When writing dialog for your digital assistant, imagine that you’re writing for a real person who has important tasks that they need to accomplish. The user might be frustrated or in a hurry to complete a work-related task. You’re having a conversation with your users and want to give them an answer that is quick, concise, and accurate. Don’t think about how you you’d write a statement for users, but how you’d say it to them.
Focus on user
The user is the most important person in conversational design. Focus the conversational design on your users. Give users only the relevant information they need to complete their request. Don’t waste their time or frustrate them further.
Use concise, natural, neutral language. Typical responses are between 60-90 characters. Keep it simple.
Basic active voice sentences are subject, verb, object. I love biking. Active voice is more understandable and direct. In the passive voice, the subject is acted on by the verb. Biking is loved by me. This can be unclear or too wordy. Write dialog as if you are having a conversation with a friend or coworker. If you say it aloud and it sounds strange, try to reword it.
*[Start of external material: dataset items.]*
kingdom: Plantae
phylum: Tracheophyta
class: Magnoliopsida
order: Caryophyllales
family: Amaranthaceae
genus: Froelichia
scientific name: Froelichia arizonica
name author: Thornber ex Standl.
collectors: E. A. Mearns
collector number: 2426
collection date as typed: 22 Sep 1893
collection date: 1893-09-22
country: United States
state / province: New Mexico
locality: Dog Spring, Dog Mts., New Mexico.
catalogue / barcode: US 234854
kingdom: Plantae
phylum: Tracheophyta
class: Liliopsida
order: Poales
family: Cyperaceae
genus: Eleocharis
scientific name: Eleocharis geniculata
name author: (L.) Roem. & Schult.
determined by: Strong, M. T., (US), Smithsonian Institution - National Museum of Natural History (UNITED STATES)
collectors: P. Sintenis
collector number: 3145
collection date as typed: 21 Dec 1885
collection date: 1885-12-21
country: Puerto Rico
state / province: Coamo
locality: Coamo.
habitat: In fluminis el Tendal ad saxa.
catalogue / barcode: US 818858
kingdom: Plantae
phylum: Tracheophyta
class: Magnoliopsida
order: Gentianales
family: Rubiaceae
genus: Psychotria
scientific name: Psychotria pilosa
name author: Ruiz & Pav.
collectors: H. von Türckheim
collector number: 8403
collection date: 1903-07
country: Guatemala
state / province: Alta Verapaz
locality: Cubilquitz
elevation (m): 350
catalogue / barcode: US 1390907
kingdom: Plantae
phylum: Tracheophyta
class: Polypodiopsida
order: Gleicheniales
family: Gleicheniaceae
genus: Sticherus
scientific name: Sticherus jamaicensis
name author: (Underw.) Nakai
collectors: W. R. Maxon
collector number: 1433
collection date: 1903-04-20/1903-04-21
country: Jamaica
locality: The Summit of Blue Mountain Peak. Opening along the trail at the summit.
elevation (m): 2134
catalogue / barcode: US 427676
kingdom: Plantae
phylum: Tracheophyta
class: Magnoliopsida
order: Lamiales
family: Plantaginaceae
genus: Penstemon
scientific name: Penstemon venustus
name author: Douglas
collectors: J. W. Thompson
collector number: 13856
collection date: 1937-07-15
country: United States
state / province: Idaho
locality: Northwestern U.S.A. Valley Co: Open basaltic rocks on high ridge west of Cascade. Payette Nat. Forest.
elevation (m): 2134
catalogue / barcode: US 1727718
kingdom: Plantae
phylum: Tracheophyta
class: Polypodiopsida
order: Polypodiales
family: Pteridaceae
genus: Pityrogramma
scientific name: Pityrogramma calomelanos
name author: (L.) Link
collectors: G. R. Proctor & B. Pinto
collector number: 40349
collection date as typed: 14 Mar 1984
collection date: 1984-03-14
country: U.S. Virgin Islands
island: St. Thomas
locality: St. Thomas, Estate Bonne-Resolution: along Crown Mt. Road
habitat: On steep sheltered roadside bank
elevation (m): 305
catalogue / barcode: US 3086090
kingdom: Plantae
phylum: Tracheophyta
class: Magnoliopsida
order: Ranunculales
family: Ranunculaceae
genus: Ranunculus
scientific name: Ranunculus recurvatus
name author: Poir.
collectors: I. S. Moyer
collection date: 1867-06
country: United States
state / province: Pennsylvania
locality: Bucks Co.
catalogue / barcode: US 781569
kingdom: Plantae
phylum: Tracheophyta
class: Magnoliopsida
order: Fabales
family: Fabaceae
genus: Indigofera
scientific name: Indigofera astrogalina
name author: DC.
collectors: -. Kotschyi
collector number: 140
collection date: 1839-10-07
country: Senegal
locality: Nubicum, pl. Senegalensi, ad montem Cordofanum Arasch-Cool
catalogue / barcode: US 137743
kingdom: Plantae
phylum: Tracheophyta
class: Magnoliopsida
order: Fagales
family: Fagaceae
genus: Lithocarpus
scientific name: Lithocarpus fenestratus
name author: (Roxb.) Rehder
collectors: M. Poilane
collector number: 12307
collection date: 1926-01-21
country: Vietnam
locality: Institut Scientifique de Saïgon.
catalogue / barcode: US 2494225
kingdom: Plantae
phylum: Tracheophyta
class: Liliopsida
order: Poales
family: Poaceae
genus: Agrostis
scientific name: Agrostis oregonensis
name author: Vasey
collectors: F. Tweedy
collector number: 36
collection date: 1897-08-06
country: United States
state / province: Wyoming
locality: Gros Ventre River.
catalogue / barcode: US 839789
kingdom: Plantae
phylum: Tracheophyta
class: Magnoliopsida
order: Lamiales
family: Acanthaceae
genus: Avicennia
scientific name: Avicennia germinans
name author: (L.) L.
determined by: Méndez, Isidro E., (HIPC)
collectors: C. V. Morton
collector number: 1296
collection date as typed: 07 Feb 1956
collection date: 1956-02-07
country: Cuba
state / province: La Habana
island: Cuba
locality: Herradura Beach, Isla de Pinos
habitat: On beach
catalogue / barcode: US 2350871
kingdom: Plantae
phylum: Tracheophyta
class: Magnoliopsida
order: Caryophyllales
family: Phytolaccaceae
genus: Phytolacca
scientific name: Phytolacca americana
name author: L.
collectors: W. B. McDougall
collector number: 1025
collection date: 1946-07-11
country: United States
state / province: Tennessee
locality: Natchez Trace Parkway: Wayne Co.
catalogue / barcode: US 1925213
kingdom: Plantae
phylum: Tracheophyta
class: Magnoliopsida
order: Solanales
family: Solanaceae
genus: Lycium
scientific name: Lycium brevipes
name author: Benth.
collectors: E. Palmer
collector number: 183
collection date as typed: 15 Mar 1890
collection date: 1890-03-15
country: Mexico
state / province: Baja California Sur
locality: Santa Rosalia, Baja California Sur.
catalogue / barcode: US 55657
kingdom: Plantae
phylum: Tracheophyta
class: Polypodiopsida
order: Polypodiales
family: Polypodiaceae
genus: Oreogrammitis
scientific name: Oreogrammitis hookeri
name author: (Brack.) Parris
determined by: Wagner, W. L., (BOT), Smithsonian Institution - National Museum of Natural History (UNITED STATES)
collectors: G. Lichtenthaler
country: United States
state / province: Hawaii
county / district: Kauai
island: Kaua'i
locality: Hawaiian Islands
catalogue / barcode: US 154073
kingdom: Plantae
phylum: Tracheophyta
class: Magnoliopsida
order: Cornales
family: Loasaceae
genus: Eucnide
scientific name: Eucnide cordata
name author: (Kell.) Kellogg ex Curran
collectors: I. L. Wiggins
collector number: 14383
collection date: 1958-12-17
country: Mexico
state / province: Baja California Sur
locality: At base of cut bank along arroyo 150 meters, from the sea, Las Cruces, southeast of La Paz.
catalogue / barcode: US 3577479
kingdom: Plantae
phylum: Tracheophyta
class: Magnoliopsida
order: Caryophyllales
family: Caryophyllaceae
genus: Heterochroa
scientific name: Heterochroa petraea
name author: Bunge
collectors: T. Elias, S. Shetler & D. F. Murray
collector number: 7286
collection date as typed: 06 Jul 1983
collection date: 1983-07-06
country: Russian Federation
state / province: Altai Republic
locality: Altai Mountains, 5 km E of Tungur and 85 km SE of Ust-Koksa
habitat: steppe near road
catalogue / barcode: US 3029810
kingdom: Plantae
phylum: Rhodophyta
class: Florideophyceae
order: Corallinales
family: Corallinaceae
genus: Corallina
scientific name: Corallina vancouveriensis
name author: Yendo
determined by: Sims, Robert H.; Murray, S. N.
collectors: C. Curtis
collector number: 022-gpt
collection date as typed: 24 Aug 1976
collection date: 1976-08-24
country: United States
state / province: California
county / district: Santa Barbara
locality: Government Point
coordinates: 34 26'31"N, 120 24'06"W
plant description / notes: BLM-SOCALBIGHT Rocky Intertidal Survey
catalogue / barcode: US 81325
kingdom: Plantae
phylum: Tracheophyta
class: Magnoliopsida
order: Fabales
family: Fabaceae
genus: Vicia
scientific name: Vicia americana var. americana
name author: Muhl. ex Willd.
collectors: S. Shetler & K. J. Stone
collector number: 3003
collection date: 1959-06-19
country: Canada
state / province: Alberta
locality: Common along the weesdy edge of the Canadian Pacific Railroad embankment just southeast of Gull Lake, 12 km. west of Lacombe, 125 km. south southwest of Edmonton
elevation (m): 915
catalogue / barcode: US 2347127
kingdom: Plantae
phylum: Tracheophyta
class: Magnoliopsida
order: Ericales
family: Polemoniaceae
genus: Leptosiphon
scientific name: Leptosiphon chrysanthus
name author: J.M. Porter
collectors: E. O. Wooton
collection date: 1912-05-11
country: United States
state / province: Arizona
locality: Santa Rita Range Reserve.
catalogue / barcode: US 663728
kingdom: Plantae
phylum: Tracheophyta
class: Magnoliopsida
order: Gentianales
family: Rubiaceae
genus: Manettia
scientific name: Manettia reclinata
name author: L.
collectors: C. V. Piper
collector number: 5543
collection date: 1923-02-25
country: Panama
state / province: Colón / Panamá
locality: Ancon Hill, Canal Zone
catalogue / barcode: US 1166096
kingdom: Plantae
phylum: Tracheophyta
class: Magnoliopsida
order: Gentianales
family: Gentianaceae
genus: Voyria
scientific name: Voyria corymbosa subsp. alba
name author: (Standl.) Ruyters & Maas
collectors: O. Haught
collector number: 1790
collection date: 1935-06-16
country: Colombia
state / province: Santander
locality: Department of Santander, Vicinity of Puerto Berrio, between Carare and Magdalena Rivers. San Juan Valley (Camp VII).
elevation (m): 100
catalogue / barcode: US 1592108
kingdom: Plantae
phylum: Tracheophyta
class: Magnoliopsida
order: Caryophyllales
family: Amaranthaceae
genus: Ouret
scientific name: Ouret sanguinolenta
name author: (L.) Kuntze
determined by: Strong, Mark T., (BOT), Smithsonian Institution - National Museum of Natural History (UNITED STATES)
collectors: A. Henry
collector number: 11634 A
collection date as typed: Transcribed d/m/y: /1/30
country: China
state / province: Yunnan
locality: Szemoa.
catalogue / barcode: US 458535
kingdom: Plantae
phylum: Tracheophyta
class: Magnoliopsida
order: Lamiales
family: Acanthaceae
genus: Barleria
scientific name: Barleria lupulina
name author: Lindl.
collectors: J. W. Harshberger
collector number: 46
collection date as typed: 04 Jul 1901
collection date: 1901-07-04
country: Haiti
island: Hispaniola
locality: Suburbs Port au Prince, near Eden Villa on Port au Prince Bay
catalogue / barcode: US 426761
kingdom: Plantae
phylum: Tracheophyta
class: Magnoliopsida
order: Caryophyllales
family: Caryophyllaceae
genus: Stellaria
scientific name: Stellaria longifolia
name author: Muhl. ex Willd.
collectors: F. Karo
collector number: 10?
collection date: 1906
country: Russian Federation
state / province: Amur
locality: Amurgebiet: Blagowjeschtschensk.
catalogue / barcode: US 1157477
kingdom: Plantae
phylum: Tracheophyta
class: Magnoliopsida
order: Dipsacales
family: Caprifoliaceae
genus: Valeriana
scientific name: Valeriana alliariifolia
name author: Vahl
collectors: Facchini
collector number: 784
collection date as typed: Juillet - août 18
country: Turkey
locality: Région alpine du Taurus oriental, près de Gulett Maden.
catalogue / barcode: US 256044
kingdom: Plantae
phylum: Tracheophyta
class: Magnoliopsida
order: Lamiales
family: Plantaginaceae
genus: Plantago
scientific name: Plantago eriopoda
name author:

Users don’t know what they need. That’s why they’re asking for help. Find out what they need and give them options and next steps to help them complete their task. Keep earlier information in mind when responding. Give users a call-to-action to complete their task.
Slang and jargon
We want our users to know that we take them and their concerns seriously. Slang (very informal language) and colloquialisms (local or regional expressions) don’t translate well. Indian English, Australian English, and US English often have very different ways of saying things. What is said in English can be insulting or disrespectful in another language. Stick to basic, professional language.
Emotions and Humor
It’s best to stay away from using emotions, emojis and emoticons when communicating online. These don’t always translate well from one culture to another. Certain emojis, like a hand gesture, can be offensive in some cultures. Humor is subjective and can be interpreted differently.